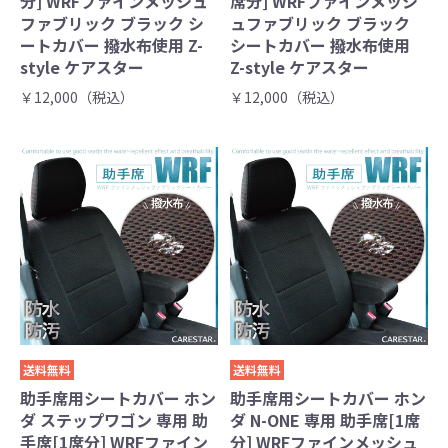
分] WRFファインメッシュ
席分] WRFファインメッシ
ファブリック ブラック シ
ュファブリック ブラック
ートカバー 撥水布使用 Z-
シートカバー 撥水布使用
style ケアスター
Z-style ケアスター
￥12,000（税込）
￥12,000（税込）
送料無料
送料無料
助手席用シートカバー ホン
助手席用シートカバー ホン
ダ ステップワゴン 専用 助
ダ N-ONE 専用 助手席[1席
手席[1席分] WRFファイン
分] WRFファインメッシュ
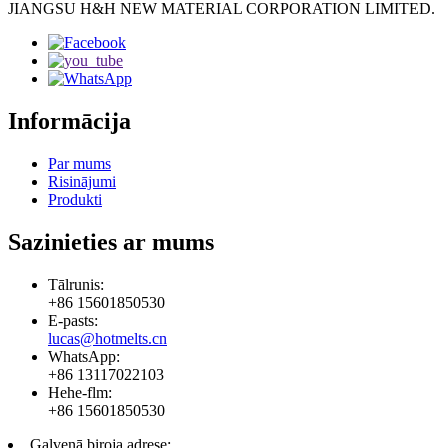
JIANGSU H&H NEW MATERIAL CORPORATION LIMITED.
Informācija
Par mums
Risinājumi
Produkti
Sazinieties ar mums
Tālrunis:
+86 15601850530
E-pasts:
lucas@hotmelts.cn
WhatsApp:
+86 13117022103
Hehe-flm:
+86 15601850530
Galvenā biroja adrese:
● ● ● ● ●
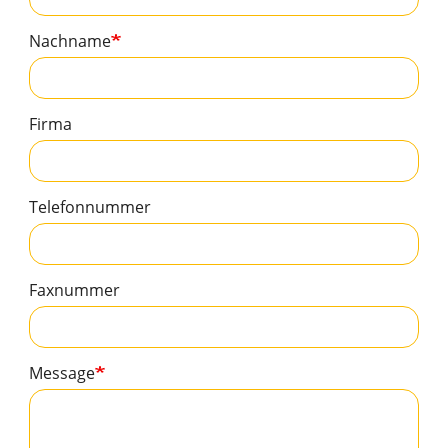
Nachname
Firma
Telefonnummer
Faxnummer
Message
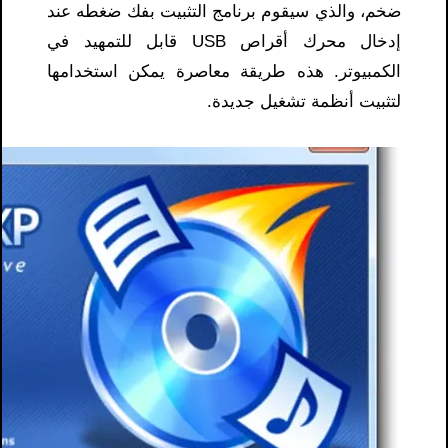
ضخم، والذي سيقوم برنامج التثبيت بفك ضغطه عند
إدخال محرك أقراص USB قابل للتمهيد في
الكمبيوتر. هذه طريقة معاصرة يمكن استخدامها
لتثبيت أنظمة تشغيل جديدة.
● ● ● ● ●
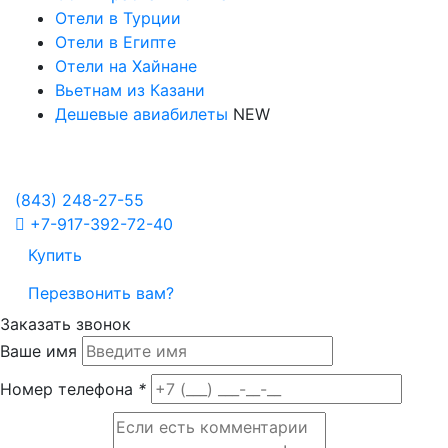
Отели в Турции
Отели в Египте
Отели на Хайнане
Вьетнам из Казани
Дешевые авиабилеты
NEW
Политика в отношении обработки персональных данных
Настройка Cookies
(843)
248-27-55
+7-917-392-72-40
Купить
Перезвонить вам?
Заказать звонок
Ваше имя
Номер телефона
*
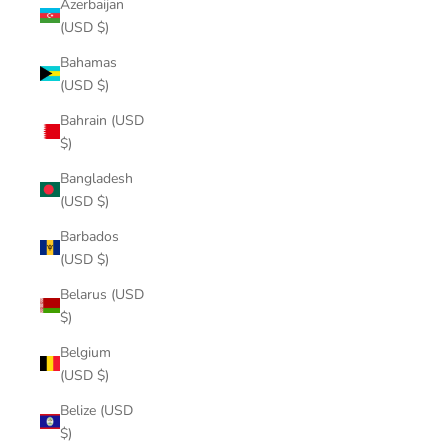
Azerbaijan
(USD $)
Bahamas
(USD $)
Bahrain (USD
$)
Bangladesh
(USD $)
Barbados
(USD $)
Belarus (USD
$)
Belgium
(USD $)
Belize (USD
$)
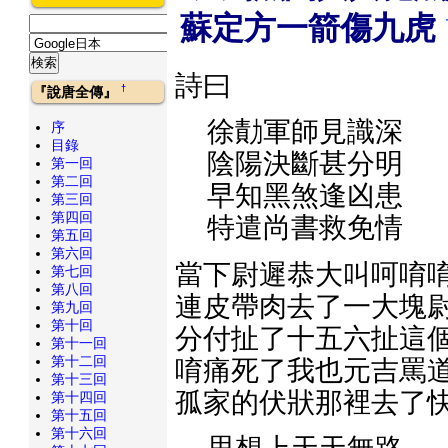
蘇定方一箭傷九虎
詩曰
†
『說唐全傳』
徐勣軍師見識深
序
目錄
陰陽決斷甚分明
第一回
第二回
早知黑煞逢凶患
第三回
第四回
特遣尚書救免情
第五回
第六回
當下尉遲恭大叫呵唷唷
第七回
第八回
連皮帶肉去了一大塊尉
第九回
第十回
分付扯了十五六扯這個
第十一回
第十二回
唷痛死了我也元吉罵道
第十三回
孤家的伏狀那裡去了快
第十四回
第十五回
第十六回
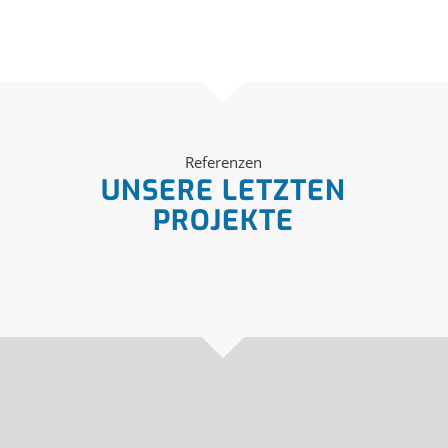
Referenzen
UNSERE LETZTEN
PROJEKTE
● ● ● ● ●
_Try it_. Only the number is wanted. Count the lines above that include the word "Отели".

_Completed exercise_. 3